Accelerated Post‐Polymerization Amidation of Polymers with Side‐Chain Ester Groups by Intramolecular Activation

The catalytic conversion of esters to amides represents new opportunities in the synthetic diversification and upcycling of polymers, as esters are commonly featured in various polymer structures. Yet, direct amidation is typically hampered by poor reaction kinetics and the effects of polymer structure on the reactivity remain poorly understood. We report the accelerated amidation for amines with additional hydrogen bond donating or accepting groups. These amines facilitate the expeditious (co)amidation of polymers with pendant ester groups, displaying at least a 400‐fold higher reactivity relative to polyesters with esters in the main chain.

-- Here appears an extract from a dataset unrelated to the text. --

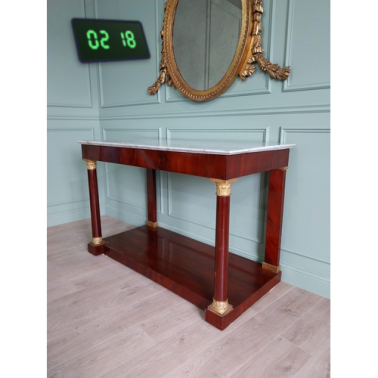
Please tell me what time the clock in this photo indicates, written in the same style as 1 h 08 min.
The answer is 2 h 18 min
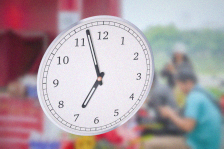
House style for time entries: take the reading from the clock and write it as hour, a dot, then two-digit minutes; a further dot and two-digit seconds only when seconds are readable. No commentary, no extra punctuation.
6.57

Furthermore, a positive correlation between the reactivity and degree of polymerization for poly(methyl acrylate) suggests a hydrogen‐bond mediated intramolecular activation of the esters, which was confirmed by FT‐IR spectroscopy and basic molecular mechanics modeling. The reported method paves the way to synthesize diverse (co)polymers with amide side chains from readily available polymeric precursors. The post‐polymerization amidation of non‐activated esters is an interesting opportunity in the structural diversification and synthetic upcycling of various polymers. While amidation typically proceeds slowly, polymers with ester side‐chains benefit from intramolecular activation when reacted with amines featuring a second hydrogen‐bonding functional group. The observed acceleration is dependent on the macromolecular structure.